His open invitation for civil war among the Oromo aside, Tsehay should have known that the Oromo have no ill will against the people of Tigray and hold malice against none. Like their Ethiopian brothers and sisters, they are and have been protesting because they are denied liberty to be governed by those they elect freely rather than cadres handpicked by Tsehaye’s secretive echo chamber. They want to exercise the genuine and full implementation of the country’s constitution, which Tsehaye willfully subverted as federal affairs minister and continue to do so as an advisor to the prime minister.
The mark of a failed leader is the failure to take responsibility and passing the buck. Even if at an old age, one would have wished that Tsehaye had learned to take responsibility. Rather than distorting it, one would have wished he reckoned with the truth. The time of reckoning is upon Tsehaye and his party, a party that promises democracy and claims 100 percent electoral victory in sham elections; a party that promises federalism and centralizes all power in the hands of a narrow clique; a party that recognizes expansive constitutional rights on paper and jails and kills people who peacefully attempt to exercise them; and a party that reports double-digit growth dislodging and dispossessing millions from their ancestral lands without due process of law or compensation and pockets the proceeds from shady land deals.

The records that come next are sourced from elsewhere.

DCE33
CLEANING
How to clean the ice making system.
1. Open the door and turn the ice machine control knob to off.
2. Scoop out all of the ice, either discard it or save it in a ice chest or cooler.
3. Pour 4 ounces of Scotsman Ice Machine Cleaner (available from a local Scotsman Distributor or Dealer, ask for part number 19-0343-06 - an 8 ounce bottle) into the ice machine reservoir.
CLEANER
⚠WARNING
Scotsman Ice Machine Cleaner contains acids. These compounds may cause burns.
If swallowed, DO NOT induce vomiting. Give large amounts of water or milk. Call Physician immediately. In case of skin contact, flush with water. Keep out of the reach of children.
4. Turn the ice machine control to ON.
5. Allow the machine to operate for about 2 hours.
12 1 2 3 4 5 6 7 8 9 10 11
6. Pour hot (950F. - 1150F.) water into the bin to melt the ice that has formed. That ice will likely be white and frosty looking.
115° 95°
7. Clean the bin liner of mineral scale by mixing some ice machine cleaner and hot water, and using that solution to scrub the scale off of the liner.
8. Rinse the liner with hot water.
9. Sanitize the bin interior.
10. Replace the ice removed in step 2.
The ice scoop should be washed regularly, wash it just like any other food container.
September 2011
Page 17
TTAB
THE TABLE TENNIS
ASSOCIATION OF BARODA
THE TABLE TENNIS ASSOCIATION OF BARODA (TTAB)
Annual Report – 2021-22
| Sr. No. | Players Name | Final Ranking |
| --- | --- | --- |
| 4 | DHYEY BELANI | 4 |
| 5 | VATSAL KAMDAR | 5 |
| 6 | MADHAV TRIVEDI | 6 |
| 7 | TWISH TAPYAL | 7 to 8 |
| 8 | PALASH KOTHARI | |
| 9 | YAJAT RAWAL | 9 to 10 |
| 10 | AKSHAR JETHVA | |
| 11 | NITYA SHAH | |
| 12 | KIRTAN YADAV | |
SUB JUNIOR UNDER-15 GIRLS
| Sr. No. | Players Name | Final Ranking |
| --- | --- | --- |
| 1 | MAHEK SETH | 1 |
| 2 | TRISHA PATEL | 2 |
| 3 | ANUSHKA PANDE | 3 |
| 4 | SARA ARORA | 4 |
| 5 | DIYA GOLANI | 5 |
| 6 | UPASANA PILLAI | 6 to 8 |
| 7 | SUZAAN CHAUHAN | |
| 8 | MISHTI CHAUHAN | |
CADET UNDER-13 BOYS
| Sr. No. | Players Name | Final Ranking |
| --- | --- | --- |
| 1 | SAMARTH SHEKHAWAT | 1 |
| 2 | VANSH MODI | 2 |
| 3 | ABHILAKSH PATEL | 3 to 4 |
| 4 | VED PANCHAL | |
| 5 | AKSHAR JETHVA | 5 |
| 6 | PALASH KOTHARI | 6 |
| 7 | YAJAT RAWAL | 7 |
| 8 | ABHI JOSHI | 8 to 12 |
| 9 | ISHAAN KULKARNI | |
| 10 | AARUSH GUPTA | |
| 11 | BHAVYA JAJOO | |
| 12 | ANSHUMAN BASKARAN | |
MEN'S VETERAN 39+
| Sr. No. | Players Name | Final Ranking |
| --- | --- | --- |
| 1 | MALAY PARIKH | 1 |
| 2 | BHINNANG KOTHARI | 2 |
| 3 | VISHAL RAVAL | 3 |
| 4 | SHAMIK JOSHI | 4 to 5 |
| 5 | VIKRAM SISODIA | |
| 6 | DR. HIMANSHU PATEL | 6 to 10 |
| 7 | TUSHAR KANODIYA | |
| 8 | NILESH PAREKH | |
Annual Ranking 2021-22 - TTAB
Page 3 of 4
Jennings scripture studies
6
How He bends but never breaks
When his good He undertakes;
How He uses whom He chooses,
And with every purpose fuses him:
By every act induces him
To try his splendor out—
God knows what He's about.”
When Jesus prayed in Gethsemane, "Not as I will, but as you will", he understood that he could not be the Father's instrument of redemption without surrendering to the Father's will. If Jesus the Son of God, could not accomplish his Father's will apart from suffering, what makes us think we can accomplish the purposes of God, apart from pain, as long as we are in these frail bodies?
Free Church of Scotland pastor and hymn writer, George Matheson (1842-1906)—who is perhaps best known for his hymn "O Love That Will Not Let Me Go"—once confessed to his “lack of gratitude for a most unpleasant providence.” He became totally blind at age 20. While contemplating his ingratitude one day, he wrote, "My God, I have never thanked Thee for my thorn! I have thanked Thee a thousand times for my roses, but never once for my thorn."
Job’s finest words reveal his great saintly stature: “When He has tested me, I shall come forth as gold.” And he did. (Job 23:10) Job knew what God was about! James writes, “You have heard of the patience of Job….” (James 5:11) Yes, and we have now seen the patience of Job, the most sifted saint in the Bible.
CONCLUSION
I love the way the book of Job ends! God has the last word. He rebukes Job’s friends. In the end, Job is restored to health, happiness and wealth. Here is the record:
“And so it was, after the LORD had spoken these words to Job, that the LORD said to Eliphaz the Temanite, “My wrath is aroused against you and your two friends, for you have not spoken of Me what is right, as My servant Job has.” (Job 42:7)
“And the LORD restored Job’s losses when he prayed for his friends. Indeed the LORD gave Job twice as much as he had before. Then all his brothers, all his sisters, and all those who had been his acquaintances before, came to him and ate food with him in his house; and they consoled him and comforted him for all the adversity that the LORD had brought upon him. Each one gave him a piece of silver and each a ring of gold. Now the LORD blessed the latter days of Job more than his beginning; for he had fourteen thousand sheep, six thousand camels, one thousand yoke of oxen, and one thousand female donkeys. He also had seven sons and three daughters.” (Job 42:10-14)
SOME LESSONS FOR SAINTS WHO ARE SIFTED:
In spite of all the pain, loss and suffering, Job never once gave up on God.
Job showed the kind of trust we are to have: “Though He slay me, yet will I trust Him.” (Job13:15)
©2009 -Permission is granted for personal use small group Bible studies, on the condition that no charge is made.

The overarching message of Oromo protesters to EPRDF is unambiguous: Your time is up. It is the same yearning for freedom that Tsehaye and his peers heeded in their youth but betrayed once assuming power. Tigrayan freedom fighters-turned-autocrats should crank up the volume and listen to it again. For the OPDO, an Oromo saying comes to mind: Waan halangeen deemtuf fardi hin walaalu, meaning a horse that did not heed the whip’s crack does not feel the whipping.
A massive purge is headed their way. For its own survival, OPDO can no longer defer facing up to its creator and asserting its autonomy, first by ridding itself of leaders answerable only to TPLF. Sure, it will face TPLF’s wrath. But should it do so, it will have the backing of 40 million Oromo.